Systemic and Industrial Deficiencies in the European Armoured Vehicle Sector
Executive Summary
This analysis examines the structural deficiencies undermining Europe's ability to scale and modernise its armoured vehicle sector, at a time when geopolitical pressures and battlefield lessons from Ukraine demand urgent rearmament. Despite the growing demand for tanks and armoured fighting vehicles (AFVs), Europe faces significant barriers: a fragmented industrial landscape with redundant platforms and non-standardised systems; critical dependence on non-EU suppliers for engines, sensors, and protection systems; and limited surge manufacturing capacity due to underinvestment and regulatory constraints. The current EU funding mechanisms (EDF, EDIRPA, ASAP) remain insufficiently coordinated and too slow to deliver the necessary industrial transformation.

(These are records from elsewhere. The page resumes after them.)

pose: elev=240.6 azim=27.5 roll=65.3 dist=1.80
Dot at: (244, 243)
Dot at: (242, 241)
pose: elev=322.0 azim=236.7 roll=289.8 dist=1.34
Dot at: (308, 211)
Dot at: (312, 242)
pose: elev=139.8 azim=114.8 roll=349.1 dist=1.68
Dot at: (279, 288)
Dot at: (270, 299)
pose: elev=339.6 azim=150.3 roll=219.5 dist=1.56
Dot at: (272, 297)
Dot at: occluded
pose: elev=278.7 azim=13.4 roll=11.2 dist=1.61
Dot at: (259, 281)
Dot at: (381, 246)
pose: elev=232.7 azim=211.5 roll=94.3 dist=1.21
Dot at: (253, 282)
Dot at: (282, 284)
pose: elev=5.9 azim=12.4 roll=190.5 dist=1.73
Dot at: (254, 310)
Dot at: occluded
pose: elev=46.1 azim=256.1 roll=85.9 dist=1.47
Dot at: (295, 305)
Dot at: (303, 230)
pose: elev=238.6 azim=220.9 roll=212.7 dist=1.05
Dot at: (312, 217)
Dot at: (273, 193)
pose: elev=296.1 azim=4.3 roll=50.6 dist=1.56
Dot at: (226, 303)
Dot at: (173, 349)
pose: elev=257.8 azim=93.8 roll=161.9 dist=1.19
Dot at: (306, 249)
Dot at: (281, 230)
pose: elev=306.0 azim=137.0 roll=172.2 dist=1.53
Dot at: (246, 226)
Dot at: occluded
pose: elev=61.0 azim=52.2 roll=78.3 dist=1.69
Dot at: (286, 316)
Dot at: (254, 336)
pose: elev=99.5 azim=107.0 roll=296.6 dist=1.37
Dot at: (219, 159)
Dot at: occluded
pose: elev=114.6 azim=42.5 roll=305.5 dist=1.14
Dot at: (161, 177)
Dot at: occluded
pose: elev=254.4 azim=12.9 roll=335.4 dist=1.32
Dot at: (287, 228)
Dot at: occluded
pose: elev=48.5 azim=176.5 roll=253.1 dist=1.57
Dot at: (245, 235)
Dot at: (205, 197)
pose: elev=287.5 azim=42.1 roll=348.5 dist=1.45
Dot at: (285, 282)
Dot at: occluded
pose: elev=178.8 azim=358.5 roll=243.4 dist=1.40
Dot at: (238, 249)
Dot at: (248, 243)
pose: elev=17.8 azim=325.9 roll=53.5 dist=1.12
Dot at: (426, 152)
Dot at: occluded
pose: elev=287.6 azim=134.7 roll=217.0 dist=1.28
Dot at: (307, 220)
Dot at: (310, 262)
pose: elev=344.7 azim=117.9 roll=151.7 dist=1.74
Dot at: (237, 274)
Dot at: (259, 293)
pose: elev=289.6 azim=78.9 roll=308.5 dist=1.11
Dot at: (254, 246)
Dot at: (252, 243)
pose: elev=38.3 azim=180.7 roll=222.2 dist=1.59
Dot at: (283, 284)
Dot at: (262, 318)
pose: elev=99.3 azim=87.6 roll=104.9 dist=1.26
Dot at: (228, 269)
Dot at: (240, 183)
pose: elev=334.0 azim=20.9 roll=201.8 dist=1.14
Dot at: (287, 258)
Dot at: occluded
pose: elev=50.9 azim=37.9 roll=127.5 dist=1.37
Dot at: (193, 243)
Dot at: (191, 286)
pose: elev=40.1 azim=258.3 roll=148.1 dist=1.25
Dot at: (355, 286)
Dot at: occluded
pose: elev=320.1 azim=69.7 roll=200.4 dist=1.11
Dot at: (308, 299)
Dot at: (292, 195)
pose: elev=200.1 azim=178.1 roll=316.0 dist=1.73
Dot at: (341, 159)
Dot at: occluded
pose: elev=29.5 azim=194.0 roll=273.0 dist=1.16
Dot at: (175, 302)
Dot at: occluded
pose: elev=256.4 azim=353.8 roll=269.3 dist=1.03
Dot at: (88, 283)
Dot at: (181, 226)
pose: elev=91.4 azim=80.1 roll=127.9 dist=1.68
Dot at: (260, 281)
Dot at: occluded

For investors and defence-focused funds, this scenario presents both a challenge and a structural opportunity. As member states shift from legacy procurement models to joint European platforms, and as Brussels streamlines regulatory frameworks, there is growing space for capital to support consolidation, dual-use innovation, and next-generation supply chains. Firms positioned in propulsion systems, AI-enabled mission electronics, active protection technologies, and modular vehicle architectures are likely to capture increasing investment flows. Europe’s rearmament is not just a policy imperative but a long-term industrial realignment with strategic value creation potential.